1) Structure – but not the soul destroying kind
Most of us try to make some kind of master plan for when we are finally going to lock in and become productive academic weapons in the Billy. But I think a lot of us are slightly guilty of overdoing it. The last thing you want is for your essay or coursework to feel more like a chore than it already does. Summative season is long. Burnout in week one is not the strategy.
Yes, maybe cut back on nights out. But do not say no to everything. If your friends are going to a pub quiz, go. Enjoy time that has nothing to do with work so that when it is time to clock in, you actually can, because you have rested, you have laughed, and your brain has had space to recharge. Also, when stress hits, many of us pull a full snail move and retreat into our shells. Do not. Your friends are going through it too. Talk things out. Sit together and work. Body doubling genuinely works. Sometimes just suffering collectively is half the cure.
2) GET. CHANGED.

In first year especially, I was guilty of trying to complete summatives in pyjamas, sitting in the kitchen, or worse, warm and horizontal in bed.

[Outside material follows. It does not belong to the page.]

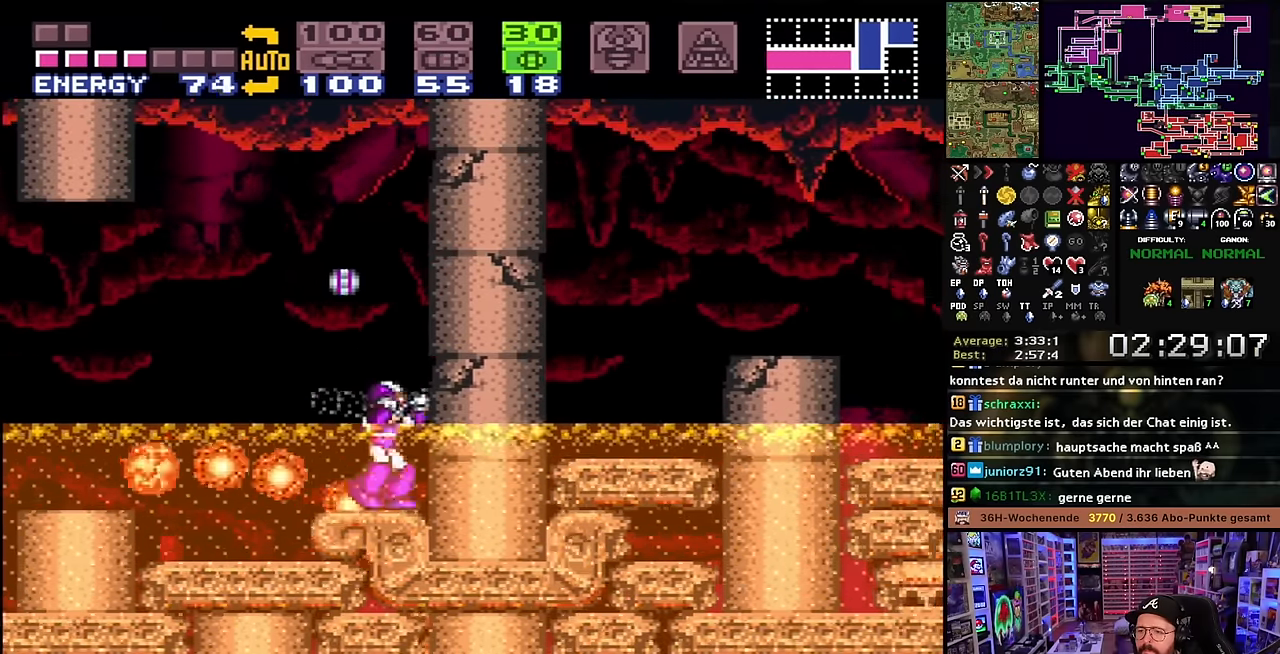
{"buttons": ["B"], "events": [[50, "DPAD_RIGHT", "up"], [83, "DPAD_RIGHT", "down"], [200, "B", "up"], [200, "DPAD_RIGHT", "up"], [417, "B", "down"]]}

We all tell ourselves, “This time will be different.” It will not.
You will get distracted. You will open one innocent video, maybe “easy salads to take to the library,” and two hours later you are deep in a rabbit hole watching completely pointless look-maxing videos with Clavicular, wondering how on earth the algorithm thought this was what you needed.

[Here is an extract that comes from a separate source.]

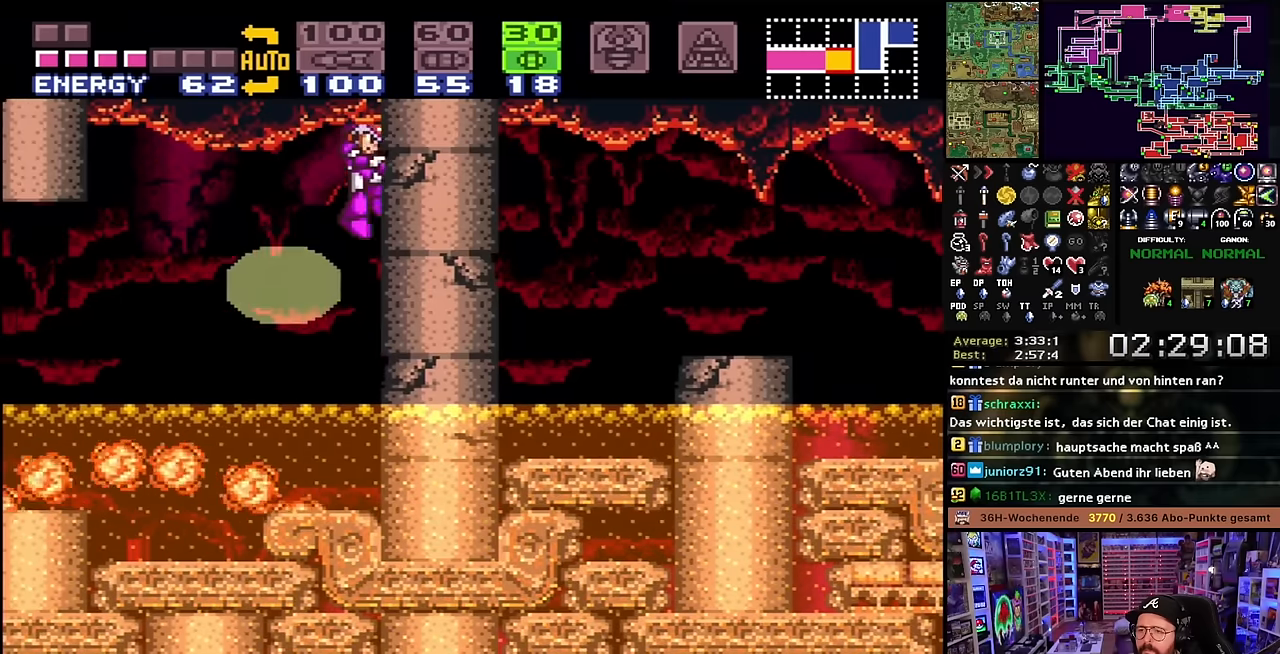
{"buttons": ["B", "DPAD_RIGHT"], "events": []}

If you insist on staying home, get dressed as if you are going to the library. And most importantly: PUT. SHOES. ON. I do not know the science, but something about wearing shoes convinces your brain you are going somewhere important. Even if you are just in the dining room, it becomes infinitely easier to lock in.
And do not abandon your normal habits. If you run, run. If you have a skincare routine, keep it. Summative season is not the time to reinvent yourself; it is the time to protect the routines that keep you stable. If things get overwhelming, try a quick reset: Run cold water over your wrists or behind your ears. These spots sit near major arteries and can genuinely calm your nervous system down.
3) Have something to look forward to
This applies beyond summative season, but it matters especially now. If your workload is heavy, plan something each week that you are genuinely excited about. Maybe that is getting dressed up for a date. Maybe it is Sunday jazz at Fabs. Maybe cooking dinner with your flat. Maybe even a chaotic walk to the farm behind prison Cuth’s. The point is simple: Give yourself a reason to reach Friday.
4) Romanticise the hell out of it

Become an academic weapon aesthetically. Candles. Playlists. Dramatic energy. The whole thing. And while we are here, bizarre study discoveries are real. For reasons I cannot explain, Disney songs in another language work wonders. Part of Your World in Russian has some sort of supernatural property because every time I listened to it, my brain locked in like rent was due. Your brain loves ritual. Lean into it.
5) Feed your brain – literally
Your brain works best when it is organised and fed. Pack snacks. I, for one, became obsessed with air fried chickpeas with sweet chilli. Crispy, healthy, and so good that I roped three friends into my chickpea game. Also meal prep if you can. Have easy food ready so stress does not turn into skipping meals or surviving purely on caffeine and vibes. When your body is running properly, your brain follows. You probably will not stay perfectly sane during summative season. None of us do. But sanity is not about eliminating stress; it is about managing it well enough that you still recognise yourself by the end.